====== RECORDS FOR THIS TASK ======

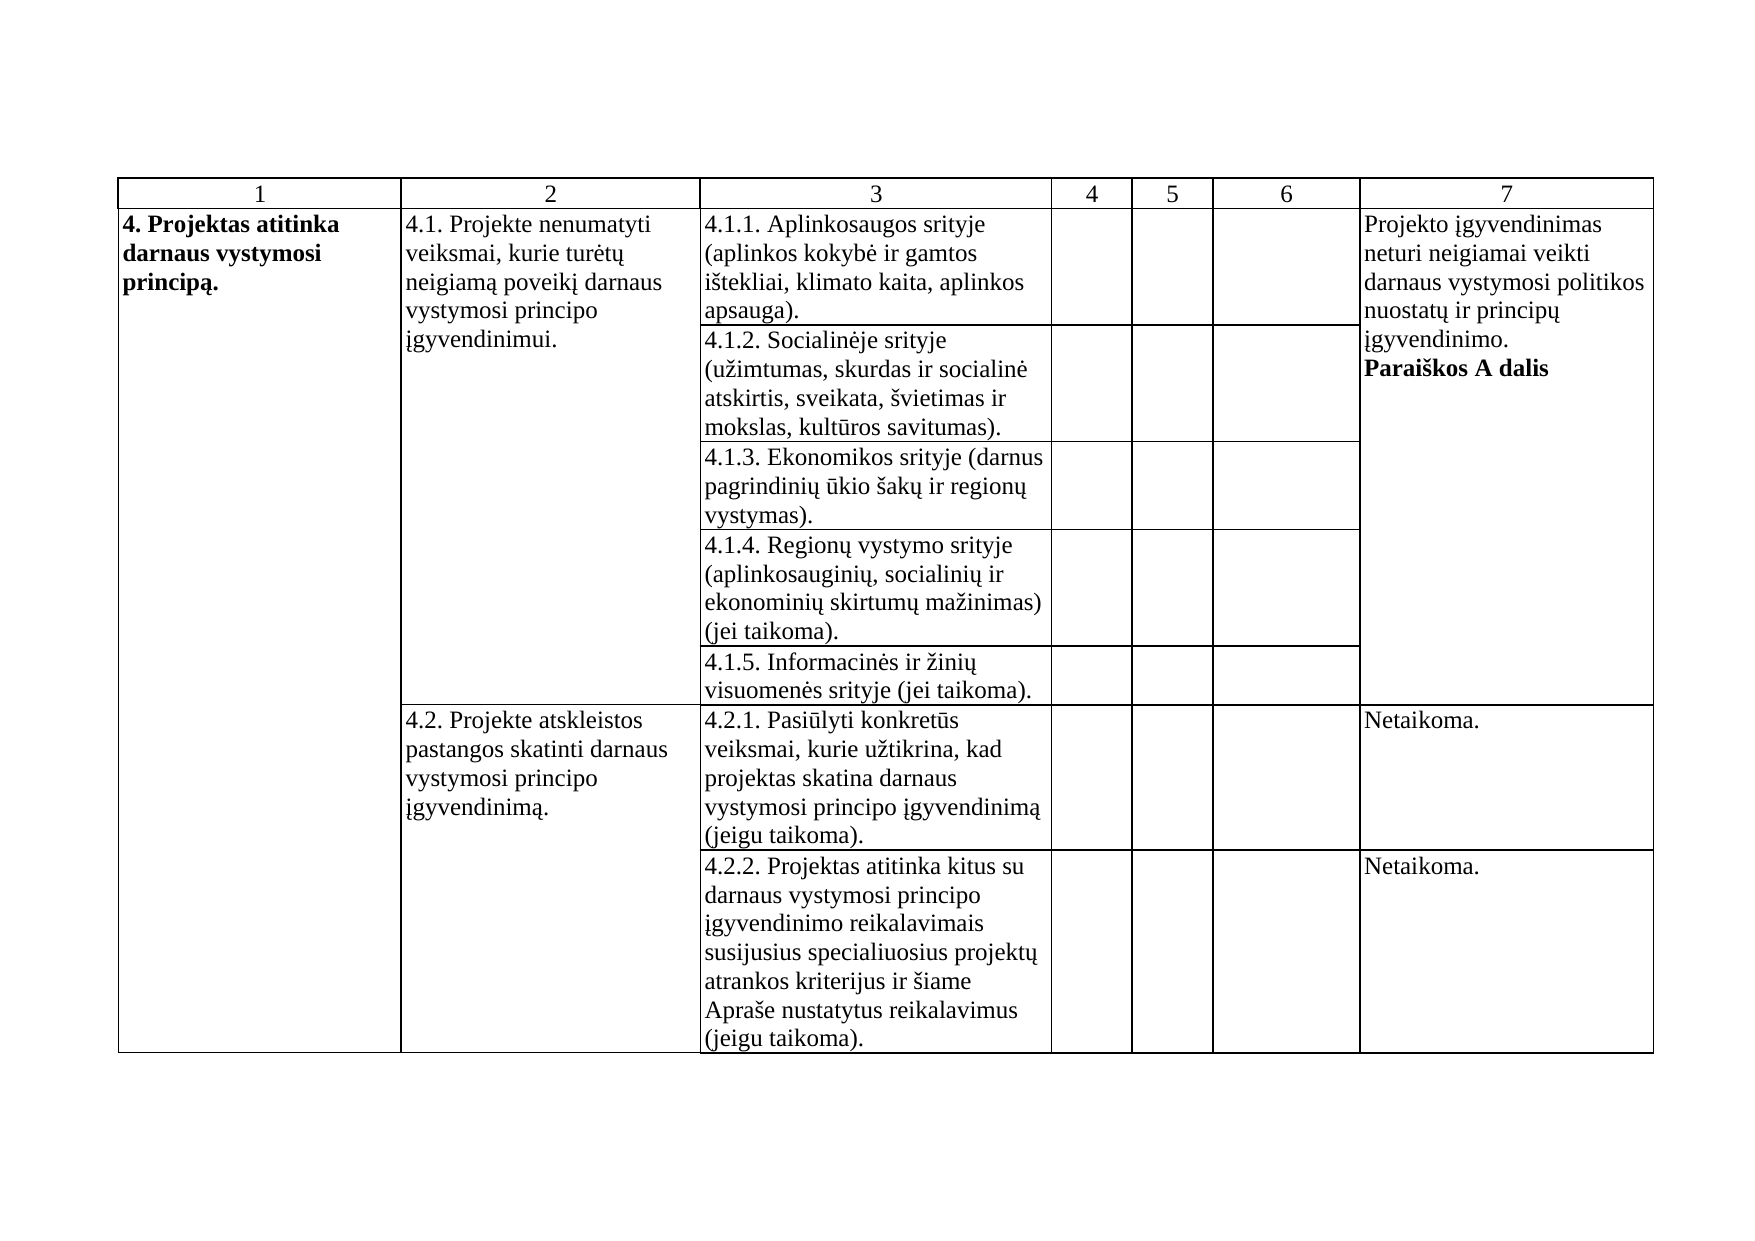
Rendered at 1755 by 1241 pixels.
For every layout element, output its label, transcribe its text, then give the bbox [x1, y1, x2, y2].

table_header 2 [402, 179, 699, 207]
table_cell 4.2.2. Projektas atitinka kitus su darnaus vystymosi principo įgyvendinimo reikalavimais susijusius specialiuosius projektų atrankos kriterijus ir šiame Apraše nustatytus reikalavimus (jeigu taikoma). [701, 851, 1051, 1052]
table_cell 4.1.4. Regionų vystymo srityje (aplinkosauginių, socialinių ir ekonominių skirtumų mažinimas) (jei taikoma). [701, 530, 1051, 645]
table_header 3 [701, 179, 1051, 207]
table_header 7 [1361, 179, 1653, 207]
table_cell [1214, 530, 1359, 645]
table_cell [1133, 530, 1212, 645]
table_cell Netaikoma. [1361, 706, 1653, 849]
table_cell 4.1.5. Informacinės ir žinių visuomenės srityje (jei taikoma). [701, 647, 1051, 704]
table_cell Netaikoma. [1361, 851, 1653, 1052]
table_cell [1052, 442, 1131, 528]
table_cell [1052, 647, 1131, 704]
table_cell [1214, 647, 1359, 704]
table_cell [1214, 209, 1359, 324]
table_cell [1052, 851, 1131, 1052]
table_cell 4.1.1. Aplinkosaugos srityje (aplinkos kokybė ir gamtos ištekliai, klimato kaita, aplinkos apsauga). [701, 209, 1051, 324]
table_cell [1052, 530, 1131, 645]
table_cell [1214, 326, 1359, 441]
table_cell 4.2. Projekte atskleistos pastangos skatinti darnaus vystymosi principo įgyvendinimą. [402, 705, 700, 1052]
table_header 5 [1133, 179, 1212, 207]
table_cell [1214, 851, 1359, 1052]
table_cell [1133, 326, 1212, 441]
table_cell [1133, 647, 1212, 704]
table_cell [1214, 706, 1359, 849]
table_cell [1133, 442, 1212, 528]
table_cell 4.1.3. Ekonomikos srityje (darnus pagrindinių ūkio šakų ir regionų vystymas). [701, 442, 1051, 528]
table_cell [1133, 851, 1212, 1052]
table_cell [1052, 706, 1131, 849]
table_header 4 [1052, 179, 1131, 207]
table_cell [1133, 209, 1212, 324]
table_cell 4.2.1. Pasiūlyti konkretūs veiksmai, kurie užtikrina, kad projektas skatina darnaus vystymosi principo įgyvendinimą (jeigu taikoma). [701, 706, 1051, 849]
table_cell [1052, 326, 1131, 441]
table_cell 4.1.2. Socialinėje srityje (užimtumas, skurdas ir socialinė atskirtis, sveikata, švietimas ir mokslas, kultūros savitumas). [701, 326, 1051, 441]
table_cell Projekto įgyvendinimas neturi neigiamai veikti darnaus vystymosi politikos nuostatų ir principų įgyvendinimo. Paraiškos A dalis [1361, 209, 1653, 704]
table_cell 4. Projektas atitinka darnaus vystymosi principą. [119, 209, 400, 1052]
table_header 6 [1214, 179, 1359, 207]
table_cell [1133, 706, 1212, 849]
table_cell [1052, 209, 1131, 324]
table_cell 4.1. Projekte nenumatyti veiksmai, kurie turėtų neigiamą poveikį darnaus vystymosi principo įgyvendinimui. [402, 209, 700, 704]
table_cell [1214, 442, 1359, 528]
table_header 1 [119, 179, 400, 207]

======

- WRITTEN INSTRUCTION:
State how many lines of the records contain the string "Netaikoma", matching case exactly, and give only that number.

- COMPLETED EXERCISE:
2